Bart and Lynn Holaday

She did not simply visit this world, she made a difference. – Bart Holaday

I leave this life grateful and fulfilled.  I am at peace; I am not afraid. – Lynn Buckingham Holaday

 

 

remembering Lynn

Madeleine L’Engle writes in Glimpses of Grace Daily Thoughts and Reflections that

. . . The search for grace, costly grace, involves an acceptance of pain and the creative grief which accompanies growth into maturity.  Don’t be afraid the pain will destroy the wholeness.  It leads, instead to the kind of wholeness that rejoices in Resurrection.
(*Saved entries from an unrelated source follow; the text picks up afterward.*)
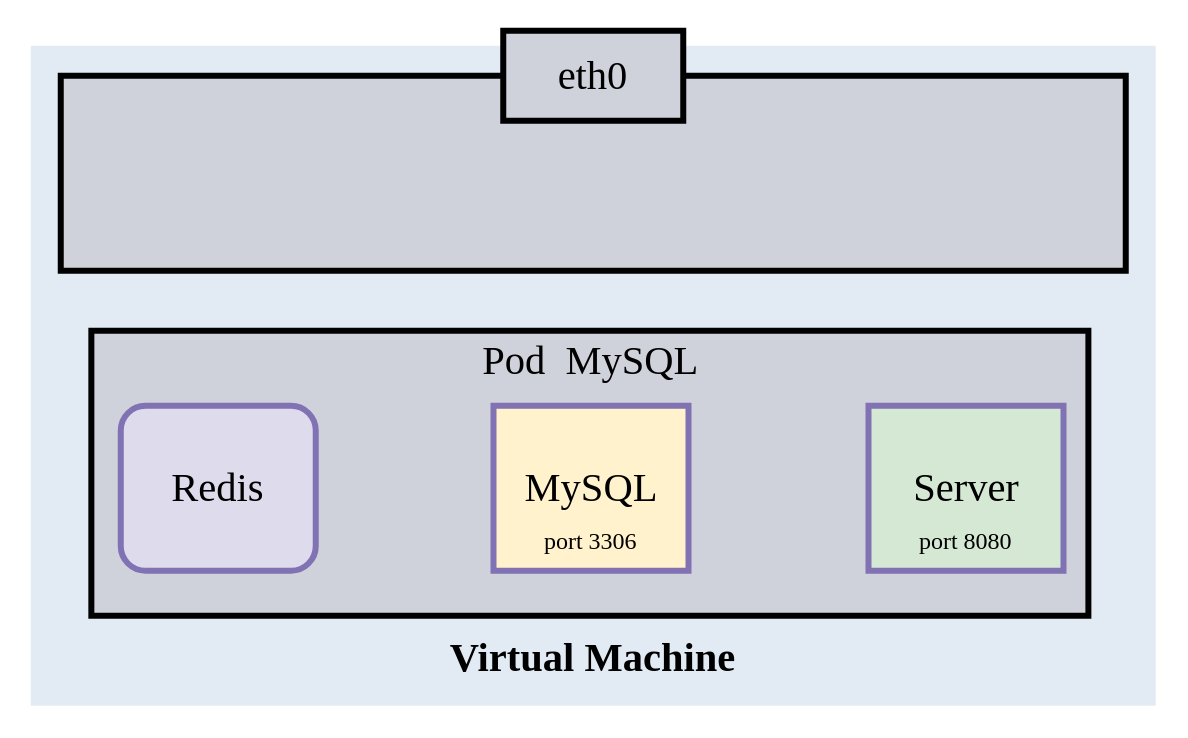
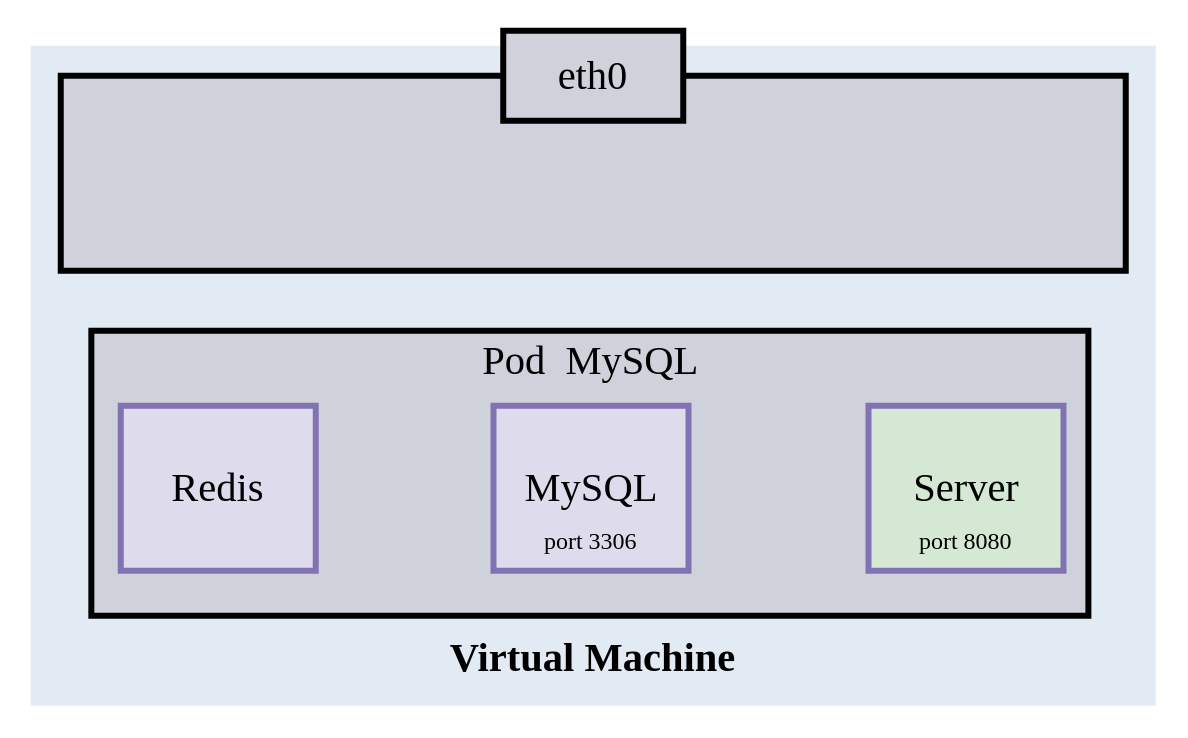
  <mxCell id="0" />
  <mxCell id="1" parent="0" />
  <mxCell id="2" value="" style="rounded=0;whiteSpace=wrap;html=1;fontColor=#ffffff;fillColor=#E2EBF4;strokeColor=none;" parent="1" vertex="1"><mxGeometry x="20" y="30" width="750" height="440" as="geometry" /></mxCell>
  <mxCell id="3" value="" style="group" parent="1" vertex="1" connectable="0"><mxGeometry x="33.5" y="210" width="718.5" height="200" as="geometry" /></mxCell>
  <mxCell id="4" value="" style="rounded=0;whiteSpace=wrap;html=1;fontFamily=Comic Sans MS;fontSize=27;fillColor=#D0D2DB;strokeWidth=4;" parent="3" vertex="1"><mxGeometry x="26.904" y="10" width="664.692" height="190" as="geometry" /></mxCell>
  <mxCell id="5" value="Pod&amp;nbsp; MySQL" style="text;html=1;strokeColor=none;fillColor=none;align=center;verticalAlign=middle;whiteSpace=wrap;rounded=0;fontSize=27;fontFamily=Comic Sans MS;" parent="3" vertex="1"><mxGeometry width="718.5" height="60" as="geometry" /></mxCell>
  <mxCell id="6" value="Virtual Machine" style="text;html=1;strokeColor=none;fillColor=none;align=center;verticalAlign=middle;whiteSpace=wrap;rounded=0;fontFamily=Comic Sans MS;fontSize=27;fontStyle=1" parent="1" vertex="1"><mxGeometry x="265" y="410" width="260" height="55" as="geometry" /></mxCell>
  <mxCell id="7" value="" style="rounded=0;whiteSpace=wrap;html=1;fontFamily=Comic Sans MS;fontSize=27;fillColor=#D0D2DB;strokeWidth=4;" parent="1" vertex="1"><mxGeometry x="40" y="50" width="710" height="130" as="geometry" /></mxCell>
  <mxCell id="8" value="eth0" style="rounded=0;whiteSpace=wrap;html=1;fontFamily=Comic Sans MS;fontSize=27;strokeWidth=4;fillColor=#D0D2DB;" parent="1" vertex="1"><mxGeometry x="335" y="20" width="120" height="60" as="geometry" /></mxCell>
  <mxCell id="9" value="" style="group" parent="1" vertex="1" connectable="0"><mxGeometry x="80" y="270" width="130" height="110" as="geometry" /></mxCell>
- <mxCell id="10" value="Redis" style="whiteSpace=wrap;html=1;fontFamily=Comic Sans MS;fontSize=27;strokeWidth=4;fillColor=#DEDBED;strokeColor=#8172B4;rounded=1;" parent="9" vertex="1"><mxGeometry width="130" height="110" as="geometry" /></mxCell>
+ <mxCell id="10" value="Redis" style="rounded=0;whiteSpace=wrap;html=1;fontFamily=Comic Sans MS;fontSize=27;strokeWidth=4;fillColor=#DEDBED;strokeColor=#8172B4;" parent="9" vertex="1"><mxGeometry width="130" height="110" as="geometry" /></mxCell>
  <mxCell id="11" value="" style="group" parent="1" vertex="1" connectable="0"><mxGeometry x="328.5" y="270" width="130" height="110" as="geometry" /></mxCell>
- <mxCell id="12" value="MySQL" style="rounded=0;whiteSpace=wrap;html=1;fontFamily=Comic Sans MS;fontSize=27;strokeWidth=4;fillColor=#fff2cc;strokeColor=#8172B4;" parent="11" vertex="1"><mxGeometry width="130" height="110" as="geometry" /></mxCell>
+ <mxCell id="12" value="MySQL" style="rounded=0;whiteSpace=wrap;html=1;fontFamily=Comic Sans MS;fontSize=27;strokeWidth=4;fillColor=#DEDBED;strokeColor=#8172B4;" parent="11" vertex="1"><mxGeometry width="130" height="110" as="geometry" /></mxCell>
  <mxCell id="13" value="port 3306" style="text;html=1;strokeColor=none;fillColor=none;align=center;verticalAlign=middle;whiteSpace=wrap;rounded=0;fontSize=16;fontFamily=Comic Sans MS;" parent="11" vertex="1"><mxGeometry x="12.5" y="80" width="105" height="20" as="geometry" /></mxCell>
  <mxCell id="14" value="" style="group" parent="1" vertex="1" connectable="0"><mxGeometry x="578.5" y="270" width="130" height="110" as="geometry" /></mxCell>
  <mxCell id="15" value="Server" style="rounded=0;whiteSpace=wrap;html=1;fontFamily=Comic Sans MS;fontSize=27;strokeWidth=4;fillColor=#d5e8d4;strokeColor=#8172B4;" parent="14" vertex="1"><mxGeometry width="130" height="110" as="geometry" /></mxCell>
  <mxCell id="16" value="port 8080" style="text;html=1;strokeColor=none;fillColor=none;align=center;verticalAlign=middle;whiteSpace=wrap;rounded=0;fontSize=16;fontFamily=Comic Sans MS;" parent="14" vertex="1"><mxGeometry x="12.5" y="80" width="105" height="20" as="geometry" /></mxCell>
No one dares to grieve who does not dare to love, and love is always part of costly grace.  It has been said that before we can give love we must first have received love, and indeed love is a response to love.
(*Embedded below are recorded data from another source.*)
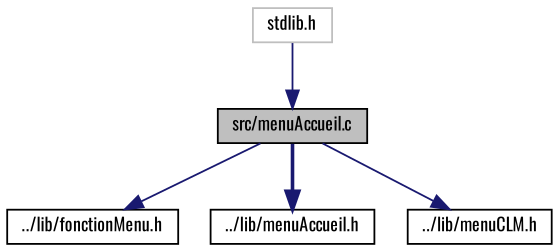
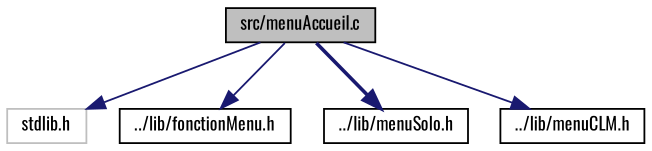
  digraph {
    fontname=Oswald
    node [color=black fillcolor=white fontname=Oswald fontsize=10 shape=record style=filled]
    edge [color=midnightblue fontname=Oswald fontsize=10 labelfontname=Helvetica labelfontsize=10 style=solid]
    n1 [fillcolor=grey75 fontcolor=black height=0.2 label="src/menuAccueil.c" width=0.4]
    n2 [color=grey75 height=0.2 label="stdlib.h" width=0.4]
    n3 [height=0.2 label="../lib/fonctionMenu.h" width=0.4]
-   n4 [height=0.2 label="../lib/menuAccueil.h" width=0.4]
+   n4 [height=0.2 label="../lib/menuSolo.h" width=0.4]
    n5 [height=0.2 label="../lib/menuCLM.h" width=0.4]
-   n2 -> n1
+   n1 -> n2
    n1 -> n3
    n1 -> n4 [style=bold]
    n1 -> n5
  }
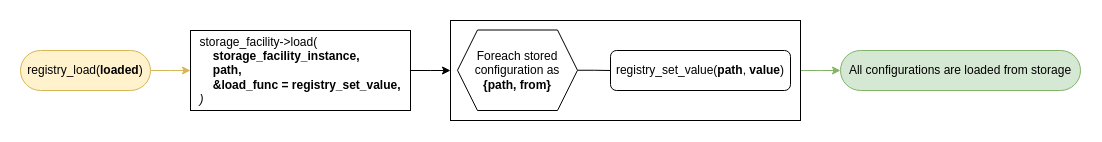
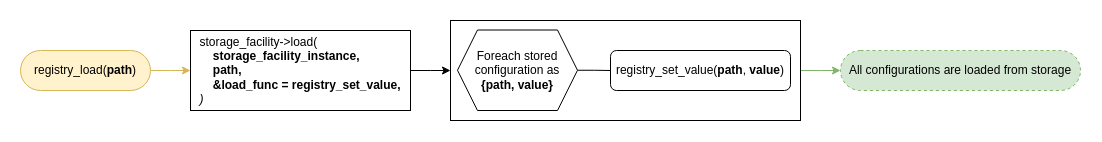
  <mxCell id="0" />
  <mxCell id="1" parent="0" />
  <mxCell id="2" style="edgeStyle=elbowEdgeStyle;rounded=0;html=1;fillColor=#fff2cc;strokeColor=#d6b656;" parent="1" source="11" target="10" edge="1"><mxGeometry relative="1" as="geometry"><mxPoint x="150" y="70" as="sourcePoint" /><mxPoint x="190" y="70" as="targetPoint" /></mxGeometry></mxCell>
  <mxCell id="3" style="edgeStyle=elbowEdgeStyle;rounded=0;html=1;fillColor=#d5e8d4;strokeColor=#82b366;" parent="1" source="4" target="5" edge="1"><mxGeometry relative="1" as="geometry"><mxPoint x="840" y="70" as="targetPoint" /></mxGeometry></mxCell>
  <mxCell id="4" value="" style="rounded=0;whiteSpace=wrap;html=1;verticalAlign=top;" parent="1" vertex="1"><mxGeometry x="450" y="20" width="350" height="100" as="geometry" /></mxCell>
- <mxCell id="5" value="All configurations are loaded from storage" style="rounded=1;whiteSpace=wrap;html=1;arcSize=50;fillColor=#d5e8d4;strokeColor=#82b366;" parent="1" vertex="1"><mxGeometry x="840" y="50" width="240" height="40" as="geometry" /></mxCell>
+ <mxCell id="5" value="All configurations are loaded from storage" style="rounded=1;whiteSpace=wrap;html=1;arcSize=50;fillColor=#d5e8d4;strokeColor=#82b366;dashed=1;" parent="1" vertex="1"><mxGeometry x="840" y="50" width="240" height="40" as="geometry" /></mxCell>
  <mxCell id="6" value="" style="edgeStyle=elbowEdgeStyle;rounded=0;html=1;exitX=1;exitY=0.5;exitDx=0;exitDy=0;endArrow=none;" parent="1" source="8" target="7" edge="1"><mxGeometry relative="1" as="geometry"><mxPoint x="626" y="113.75" as="targetPoint" /><mxPoint as="offset" /><mxPoint x="567" y="111.75" as="sourcePoint" /></mxGeometry></mxCell>
  <mxCell id="7" value="registry_set_value(&lt;b&gt;path&lt;/b&gt;,&amp;nbsp;&lt;b&gt;value&lt;/b&gt;)" style="whiteSpace=wrap;html=1;rounded=1;" parent="1" vertex="1"><mxGeometry x="610" y="50" width="180" height="40" as="geometry" /></mxCell>
- <mxCell id="8" value="Foreach stored configuration&amp;nbsp;as&lt;br&gt;&lt;b&gt;{path, from}&lt;/b&gt;" style="shape=hexagon;perimeter=hexagonPerimeter2;whiteSpace=wrap;html=1;fixedSize=1;" parent="1" vertex="1"><mxGeometry x="457" y="29.5" width="120" height="80.5" as="geometry" /></mxCell>
+ <mxCell id="8" value="Foreach stored configuration&amp;nbsp;as&lt;br&gt;&lt;b&gt;{path, value}&lt;/b&gt;" style="shape=hexagon;perimeter=hexagonPerimeter2;whiteSpace=wrap;html=1;fixedSize=1;" parent="1" vertex="1"><mxGeometry x="457" y="29.5" width="120" height="80.5" as="geometry" /></mxCell>
  <mxCell id="9" style="edgeStyle=elbowEdgeStyle;rounded=0;html=1;" parent="1" source="10" target="4" edge="1"><mxGeometry relative="1" as="geometry"><mxPoint x="410" y="70" as="sourcePoint" /><mxPoint x="510" y="69.66" as="targetPoint" /></mxGeometry></mxCell>
  <mxCell id="10" value="&lt;div style=&quot;text-align: left&quot;&gt;&lt;span&gt;storage_facility-&amp;gt;load(&lt;/span&gt;&lt;/div&gt;&lt;div style=&quot;text-align: left&quot;&gt;&lt;i&gt;&amp;nbsp; &amp;nbsp; &lt;/i&gt;&lt;b&gt;storage_facility_instance,&lt;/b&gt;&lt;br&gt;&lt;i&gt;&amp;nbsp; &amp;nbsp;&amp;nbsp;&lt;/i&gt;&lt;b&gt;path,&lt;/b&gt;&lt;/div&gt;&lt;div style=&quot;text-align: left&quot;&gt;&lt;b&gt;&amp;nbsp; &amp;nbsp; &amp;amp;load_func = registry_set_value,&lt;/b&gt;&lt;/div&gt;&lt;i&gt;&lt;div style=&quot;text-align: left&quot;&gt;&lt;span&gt;)&lt;/span&gt;&lt;/div&gt;&lt;/i&gt;" style="rounded=0;whiteSpace=wrap;html=1;" parent="1" vertex="1"><mxGeometry x="190" y="30" width="220" height="80" as="geometry" /></mxCell>
- <mxCell id="11" value="registry_load(&lt;span style=&quot;text-align: left; background-color: initial;&quot;&gt;&lt;b&gt;loaded&lt;/b&gt;&lt;/span&gt;&lt;span style=&quot;text-align: left; background-color: initial;&quot;&gt;)&lt;/span&gt;" style="rounded=1;whiteSpace=wrap;html=1;arcSize=50;fillColor=#fff2cc;strokeColor=#d6b656;" parent="1" vertex="1"><mxGeometry x="20" y="50" width="130" height="40" as="geometry" /></mxCell>
+ <mxCell id="11" value="registry_load(&lt;span style=&quot;text-align: left; background-color: initial;&quot;&gt;&lt;b&gt;path&lt;/b&gt;&lt;/span&gt;&lt;span style=&quot;text-align: left; background-color: initial;&quot;&gt;)&lt;/span&gt;" style="rounded=1;whiteSpace=wrap;html=1;arcSize=50;fillColor=#fff2cc;strokeColor=#d6b656;" parent="1" vertex="1"><mxGeometry x="20" y="50" width="130" height="40" as="geometry" /></mxCell>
. . . But in thinking about love and grief we must be careful not to confuse either with that sentimentality which is part of cheap grace.  The kind of loving grief I’m talking about involves acceptance of the precariousness of life and that we will all die, but our wholeness is found in the quality rather than the quantity of our living.
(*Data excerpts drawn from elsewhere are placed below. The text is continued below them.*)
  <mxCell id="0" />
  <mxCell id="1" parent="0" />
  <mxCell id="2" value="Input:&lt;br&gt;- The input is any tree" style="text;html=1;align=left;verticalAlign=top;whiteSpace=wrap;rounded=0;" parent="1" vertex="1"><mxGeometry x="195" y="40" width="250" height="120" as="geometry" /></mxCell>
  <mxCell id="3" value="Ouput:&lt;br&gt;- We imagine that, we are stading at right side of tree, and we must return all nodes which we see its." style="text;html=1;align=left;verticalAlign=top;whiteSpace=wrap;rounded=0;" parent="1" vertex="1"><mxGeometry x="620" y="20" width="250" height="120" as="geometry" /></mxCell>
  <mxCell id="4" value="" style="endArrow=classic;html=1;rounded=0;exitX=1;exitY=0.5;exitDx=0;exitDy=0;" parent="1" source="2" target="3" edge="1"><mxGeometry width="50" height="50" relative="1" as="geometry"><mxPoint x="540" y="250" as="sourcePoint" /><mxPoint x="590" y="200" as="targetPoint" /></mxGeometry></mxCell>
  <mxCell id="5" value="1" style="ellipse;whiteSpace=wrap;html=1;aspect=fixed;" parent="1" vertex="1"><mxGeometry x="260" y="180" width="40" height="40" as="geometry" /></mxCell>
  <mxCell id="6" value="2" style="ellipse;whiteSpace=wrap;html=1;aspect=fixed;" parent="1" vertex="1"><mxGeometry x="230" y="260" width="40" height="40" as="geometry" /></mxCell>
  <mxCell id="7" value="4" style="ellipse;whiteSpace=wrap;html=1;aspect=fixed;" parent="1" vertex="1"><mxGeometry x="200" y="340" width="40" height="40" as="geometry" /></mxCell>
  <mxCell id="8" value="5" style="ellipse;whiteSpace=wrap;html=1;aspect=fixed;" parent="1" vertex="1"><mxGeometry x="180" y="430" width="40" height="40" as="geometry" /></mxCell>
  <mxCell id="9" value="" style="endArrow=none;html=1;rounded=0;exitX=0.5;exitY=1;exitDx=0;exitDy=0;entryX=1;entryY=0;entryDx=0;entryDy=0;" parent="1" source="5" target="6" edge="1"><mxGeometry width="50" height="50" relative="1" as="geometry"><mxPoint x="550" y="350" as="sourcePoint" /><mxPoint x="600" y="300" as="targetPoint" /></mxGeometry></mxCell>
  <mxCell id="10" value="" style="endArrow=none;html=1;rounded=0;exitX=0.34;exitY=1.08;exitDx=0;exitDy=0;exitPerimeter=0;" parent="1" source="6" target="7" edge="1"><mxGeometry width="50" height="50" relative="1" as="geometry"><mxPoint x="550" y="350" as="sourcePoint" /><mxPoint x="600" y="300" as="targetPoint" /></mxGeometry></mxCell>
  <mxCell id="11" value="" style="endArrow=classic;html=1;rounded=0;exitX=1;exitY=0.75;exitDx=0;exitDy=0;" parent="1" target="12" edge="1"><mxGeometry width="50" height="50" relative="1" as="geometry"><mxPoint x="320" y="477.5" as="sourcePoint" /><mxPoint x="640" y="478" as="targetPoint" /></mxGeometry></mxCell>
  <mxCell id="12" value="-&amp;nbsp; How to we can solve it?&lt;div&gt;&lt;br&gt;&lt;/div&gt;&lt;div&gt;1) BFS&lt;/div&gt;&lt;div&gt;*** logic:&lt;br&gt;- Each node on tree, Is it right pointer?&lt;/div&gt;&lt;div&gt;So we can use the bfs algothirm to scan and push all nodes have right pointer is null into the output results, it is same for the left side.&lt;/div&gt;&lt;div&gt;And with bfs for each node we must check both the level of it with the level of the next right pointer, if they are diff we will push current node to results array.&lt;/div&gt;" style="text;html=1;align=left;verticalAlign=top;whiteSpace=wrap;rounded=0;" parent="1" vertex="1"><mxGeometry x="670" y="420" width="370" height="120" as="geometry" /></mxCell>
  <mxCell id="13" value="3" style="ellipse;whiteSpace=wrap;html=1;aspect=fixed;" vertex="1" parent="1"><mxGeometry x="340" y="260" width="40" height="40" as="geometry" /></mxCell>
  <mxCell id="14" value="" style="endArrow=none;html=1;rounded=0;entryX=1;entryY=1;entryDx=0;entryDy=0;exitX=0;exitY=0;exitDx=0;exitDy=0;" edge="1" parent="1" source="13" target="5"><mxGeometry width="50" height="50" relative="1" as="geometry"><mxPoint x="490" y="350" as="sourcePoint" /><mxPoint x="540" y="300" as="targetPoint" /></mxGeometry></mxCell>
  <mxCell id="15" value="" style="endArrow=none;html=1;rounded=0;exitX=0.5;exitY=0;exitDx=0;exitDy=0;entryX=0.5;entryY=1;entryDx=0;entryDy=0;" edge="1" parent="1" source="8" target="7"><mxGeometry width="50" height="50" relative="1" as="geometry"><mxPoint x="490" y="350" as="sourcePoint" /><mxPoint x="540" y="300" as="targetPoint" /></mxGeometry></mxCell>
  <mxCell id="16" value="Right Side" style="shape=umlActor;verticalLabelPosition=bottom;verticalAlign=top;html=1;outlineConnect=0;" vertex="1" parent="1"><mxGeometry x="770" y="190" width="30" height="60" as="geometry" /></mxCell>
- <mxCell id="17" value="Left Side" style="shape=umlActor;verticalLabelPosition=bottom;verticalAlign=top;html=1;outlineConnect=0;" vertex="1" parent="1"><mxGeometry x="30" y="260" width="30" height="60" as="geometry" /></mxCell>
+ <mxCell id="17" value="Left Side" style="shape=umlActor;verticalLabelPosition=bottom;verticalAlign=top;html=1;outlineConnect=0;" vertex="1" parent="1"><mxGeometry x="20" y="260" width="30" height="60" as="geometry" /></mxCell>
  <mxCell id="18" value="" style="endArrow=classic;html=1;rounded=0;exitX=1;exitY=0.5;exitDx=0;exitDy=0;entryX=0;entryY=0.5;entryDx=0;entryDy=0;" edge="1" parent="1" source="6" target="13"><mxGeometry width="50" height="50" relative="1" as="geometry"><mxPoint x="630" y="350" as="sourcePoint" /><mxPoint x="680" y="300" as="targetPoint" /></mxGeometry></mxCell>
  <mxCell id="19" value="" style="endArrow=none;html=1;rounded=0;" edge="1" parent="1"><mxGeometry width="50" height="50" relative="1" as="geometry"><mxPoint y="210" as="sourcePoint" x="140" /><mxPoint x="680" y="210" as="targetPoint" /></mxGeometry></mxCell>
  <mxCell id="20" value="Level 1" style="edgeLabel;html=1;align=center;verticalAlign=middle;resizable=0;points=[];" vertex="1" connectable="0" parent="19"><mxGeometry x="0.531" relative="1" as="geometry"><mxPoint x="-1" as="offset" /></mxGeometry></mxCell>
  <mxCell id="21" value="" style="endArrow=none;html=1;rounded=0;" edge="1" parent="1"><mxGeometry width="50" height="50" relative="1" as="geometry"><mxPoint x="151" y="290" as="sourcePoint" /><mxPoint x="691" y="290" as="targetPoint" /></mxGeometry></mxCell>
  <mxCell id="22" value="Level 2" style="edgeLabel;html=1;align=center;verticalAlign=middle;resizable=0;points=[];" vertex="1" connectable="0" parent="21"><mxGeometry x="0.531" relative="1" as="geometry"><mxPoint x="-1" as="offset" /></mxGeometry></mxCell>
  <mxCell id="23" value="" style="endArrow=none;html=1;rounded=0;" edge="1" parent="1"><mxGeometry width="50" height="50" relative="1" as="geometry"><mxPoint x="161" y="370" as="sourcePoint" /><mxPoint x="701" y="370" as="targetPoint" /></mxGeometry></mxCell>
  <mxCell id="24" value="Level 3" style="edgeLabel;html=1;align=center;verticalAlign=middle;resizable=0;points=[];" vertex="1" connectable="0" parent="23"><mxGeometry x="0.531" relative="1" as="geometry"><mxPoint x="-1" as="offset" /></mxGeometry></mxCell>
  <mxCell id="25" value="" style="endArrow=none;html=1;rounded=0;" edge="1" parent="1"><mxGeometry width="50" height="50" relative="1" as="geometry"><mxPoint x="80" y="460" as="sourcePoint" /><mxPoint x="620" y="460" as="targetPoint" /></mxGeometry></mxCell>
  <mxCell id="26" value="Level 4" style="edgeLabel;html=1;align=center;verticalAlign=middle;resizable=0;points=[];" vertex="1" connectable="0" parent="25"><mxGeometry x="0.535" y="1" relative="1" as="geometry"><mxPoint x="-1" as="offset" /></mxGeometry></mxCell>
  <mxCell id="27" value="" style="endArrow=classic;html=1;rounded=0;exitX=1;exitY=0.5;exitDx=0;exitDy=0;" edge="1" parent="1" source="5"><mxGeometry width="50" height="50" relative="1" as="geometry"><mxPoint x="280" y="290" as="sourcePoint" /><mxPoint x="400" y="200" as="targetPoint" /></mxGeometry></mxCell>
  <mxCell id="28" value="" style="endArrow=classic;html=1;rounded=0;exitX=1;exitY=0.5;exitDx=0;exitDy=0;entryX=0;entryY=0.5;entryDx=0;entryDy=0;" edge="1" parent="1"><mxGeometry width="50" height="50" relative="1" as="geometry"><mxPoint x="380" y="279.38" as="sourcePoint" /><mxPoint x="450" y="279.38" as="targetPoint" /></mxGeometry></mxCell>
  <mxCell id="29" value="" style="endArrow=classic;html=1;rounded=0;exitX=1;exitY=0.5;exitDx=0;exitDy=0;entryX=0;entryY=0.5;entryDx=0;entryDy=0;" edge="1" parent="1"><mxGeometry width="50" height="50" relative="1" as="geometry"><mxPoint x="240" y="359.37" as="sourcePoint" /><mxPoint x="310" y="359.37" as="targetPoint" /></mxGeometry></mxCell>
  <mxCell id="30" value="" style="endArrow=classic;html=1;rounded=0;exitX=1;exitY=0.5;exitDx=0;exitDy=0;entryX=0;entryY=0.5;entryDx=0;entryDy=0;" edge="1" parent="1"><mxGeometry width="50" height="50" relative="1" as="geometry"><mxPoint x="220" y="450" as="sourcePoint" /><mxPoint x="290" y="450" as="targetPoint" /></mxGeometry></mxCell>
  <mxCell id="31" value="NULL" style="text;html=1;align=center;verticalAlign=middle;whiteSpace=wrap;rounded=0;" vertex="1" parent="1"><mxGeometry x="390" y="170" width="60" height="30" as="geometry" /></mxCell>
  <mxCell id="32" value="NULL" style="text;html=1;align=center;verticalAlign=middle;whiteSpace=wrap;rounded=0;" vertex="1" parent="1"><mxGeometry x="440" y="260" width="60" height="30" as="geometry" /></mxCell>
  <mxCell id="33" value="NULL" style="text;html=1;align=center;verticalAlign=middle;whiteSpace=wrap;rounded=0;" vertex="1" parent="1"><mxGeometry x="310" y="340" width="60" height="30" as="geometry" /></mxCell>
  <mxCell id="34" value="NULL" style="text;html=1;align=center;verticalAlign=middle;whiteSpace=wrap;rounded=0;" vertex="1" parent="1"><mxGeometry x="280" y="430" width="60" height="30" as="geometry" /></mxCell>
. . . We live in a time where costly grace is what makes life bearable; more than bearable–joyful and creative, so that even our grief is part of our partnership in co-creation with God.

September when it comes

In previous postings, I’ve mentioned a dear friend who has Lou Gehrig’s disease (amyotrophic lateral sclerosis, or ALS).  Jan, a very close friend of Lynn, wrote:

at the moment I cannot get beyond my sorrow.
DAMN DEATH!!

That sums up what Lynn’s friends are now feeling.  We don’t want to let go.  To lose someone who has gifted us with so much and to think of never hearing her laughter, seeing her lovely face, reading her extraordinary prose, to never see Lynn again – in this life  – causes such intense pain to well up in our hearts.

God bless you, Lynn.

God keep you in his arms – forever.

And thank you for the Gift of Yourself

which you have always given so freely and lovingly.

Lynn wrote a short note to friends, explaining that she wanted us to know how much her friends have meant to her.

While I still am able, I want to thank you for the truly wonderful outpouring of love and concern I have received since I let people know of my diagnosis of ALS.

I echo Jan’s exclamation:  Damn Death!

Excerpt from Lynn’s moving letter:

Remember the old Frank Sinatra classic, “September Song”?   He sings about days growing short when you reach September, and how, when autumn comes, the days dwindle down to a precious few.

My days are dwindling down to a precious few which is why I’m writing to say good-bye and to wish you all abundant good health, happy lives and lots of laughter.   Your many good wishes have brought much light into my life, and I am eternally grateful.